Supplied data below:
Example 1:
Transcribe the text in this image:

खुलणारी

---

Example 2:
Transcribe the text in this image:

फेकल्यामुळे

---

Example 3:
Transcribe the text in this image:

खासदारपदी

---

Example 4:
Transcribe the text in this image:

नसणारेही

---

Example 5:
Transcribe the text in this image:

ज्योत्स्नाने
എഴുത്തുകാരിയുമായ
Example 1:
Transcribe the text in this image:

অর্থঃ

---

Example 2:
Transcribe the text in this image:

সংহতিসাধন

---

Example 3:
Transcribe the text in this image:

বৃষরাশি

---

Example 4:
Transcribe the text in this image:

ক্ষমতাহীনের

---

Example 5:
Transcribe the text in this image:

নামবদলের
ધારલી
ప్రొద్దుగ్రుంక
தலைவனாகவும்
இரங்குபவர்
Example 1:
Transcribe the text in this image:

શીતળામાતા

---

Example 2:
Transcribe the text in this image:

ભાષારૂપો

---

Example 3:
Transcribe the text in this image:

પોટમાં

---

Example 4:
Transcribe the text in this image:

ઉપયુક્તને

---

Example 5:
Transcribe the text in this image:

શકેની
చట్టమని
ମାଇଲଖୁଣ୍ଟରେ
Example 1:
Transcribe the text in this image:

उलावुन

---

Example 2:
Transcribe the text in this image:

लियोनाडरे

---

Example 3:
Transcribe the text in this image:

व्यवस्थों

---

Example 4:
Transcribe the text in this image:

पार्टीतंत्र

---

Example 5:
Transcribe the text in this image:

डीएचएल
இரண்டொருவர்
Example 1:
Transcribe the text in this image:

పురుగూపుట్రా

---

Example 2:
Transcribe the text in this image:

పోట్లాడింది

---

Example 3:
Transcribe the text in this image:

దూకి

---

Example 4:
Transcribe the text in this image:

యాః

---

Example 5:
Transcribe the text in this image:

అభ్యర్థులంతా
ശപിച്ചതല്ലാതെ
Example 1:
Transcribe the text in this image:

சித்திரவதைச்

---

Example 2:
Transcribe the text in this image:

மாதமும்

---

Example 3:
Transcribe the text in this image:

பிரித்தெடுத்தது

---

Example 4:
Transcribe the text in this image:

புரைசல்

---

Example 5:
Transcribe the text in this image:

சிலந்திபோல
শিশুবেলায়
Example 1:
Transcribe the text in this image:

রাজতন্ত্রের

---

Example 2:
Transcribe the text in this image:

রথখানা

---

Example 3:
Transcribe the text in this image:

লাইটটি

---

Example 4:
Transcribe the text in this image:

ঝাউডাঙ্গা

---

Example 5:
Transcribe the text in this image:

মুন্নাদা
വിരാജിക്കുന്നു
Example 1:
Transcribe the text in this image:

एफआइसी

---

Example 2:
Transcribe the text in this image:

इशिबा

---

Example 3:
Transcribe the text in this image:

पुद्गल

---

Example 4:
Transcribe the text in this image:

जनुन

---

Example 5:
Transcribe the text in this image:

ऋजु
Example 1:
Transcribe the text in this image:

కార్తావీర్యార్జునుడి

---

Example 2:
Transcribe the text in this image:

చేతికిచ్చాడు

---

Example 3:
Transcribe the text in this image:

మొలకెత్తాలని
End of Supplied data.
» **Activity**:
Every record must appear in the answer exactly as it does above.

» **Exercise result**:
Example 1:
Transcribe the text in this image:

खुलणारी

---

Example 2:
Transcribe the text in this image:

फेकल्यामुळे

---

Example 3:
Transcribe the text in this image:

खासदारपदी

---

Example 4:
Transcribe the text in this image:

नसणारेही

---

Example 5:
Transcribe the text in this image:

ज्योत्स्नाने
എഴുത്തുകാരിയുമായ
Example 1:
Transcribe the text in this image:

অর্থঃ

---

Example 2:
Transcribe the text in this image:

সংহতিসাধন

---

Example 3:
Transcribe the text in this image:

বৃষরাশি

---

Example 4:
Transcribe the text in this image:

ক্ষমতাহীনের

---

Example 5:
Transcribe the text in this image:

নামবদলের
ધારલી
ప్రొద్దుగ్రుంక
தலைவனாகவும்
இரங்குபவர்
Example 1:
Transcribe the text in this image:

શીતળામાતા

---

Example 2:
Transcribe the text in this image:

ભાષારૂપો

---

Example 3:
Transcribe the text in this image:

પોટમાં

---

Example 4:
Transcribe the text in this image:

ઉપયુક્તને

---

Example 5:
Transcribe the text in this image:

શકેની
చట్టమని
ମାଇଲଖୁଣ୍ଟରେ
Example 1:
Transcribe the text in this image:

उलावुन

---

Example 2:
Transcribe the text in this image:

लियोनाडरे

---

Example 3:
Transcribe the text in this image:

व्यवस्थों

---

Example 4:
Transcribe the text in this image:

पार्टीतंत्र

---

Example 5:
Transcribe the text in this image:

डीएचएल
இரண்டொருவர்
Example 1:
Transcribe the text in this image:

పురుగూపుట్రా

---

Example 2:
Transcribe the text in this image:

పోట్లాడింది

---

Example 3:
Transcribe the text in this image:

దూకి

---

Example 4:
Transcribe the text in this image:

యాః

---

Example 5:
Transcribe the text in this image:

అభ్యర్థులంతా
ശപിച്ചതല്ലാതെ
Example 1:
Transcribe the text in this image:

சித்திரவதைச்

---

Example 2:
Transcribe the text in this image:

மாதமும்

---

Example 3:
Transcribe the text in this image:

பிரித்தெடுத்தது

---

Example 4:
Transcribe the text in this image:

புரைசல்

---

Example 5:
Transcribe the text in this image:

சிலந்திபோல
শিশুবেলায়
Example 1:
Transcribe the text in this image:

রাজতন্ত্রের

---

Example 2:
Transcribe the text in this image:

রথখানা

---

Example 3:
Transcribe the text in this image:

লাইটটি

---

Example 4:
Transcribe the text in this image:

ঝাউডাঙ্গা

---

Example 5:
Transcribe the text in this image:

মুন্নাদা
വിരാജിക്കുന്നു
Example 1:
Transcribe the text in this image:

एफआइसी

---

Example 2:
Transcribe the text in this image:

इशिबा

---

Example 3:
Transcribe the text in this image:

पुद्गल

---

Example 4:
Transcribe the text in this image:

जनुन

---

Example 5:
Transcribe the text in this image:

ऋजु
Example 1:
Transcribe the text in this image:

కార్తావీర్యార్జునుడి

---

Example 2:
Transcribe the text in this image:

చేతికిచ్చాడు

---

Example 3:
Transcribe the text in this image:

మొలకెత్తాలని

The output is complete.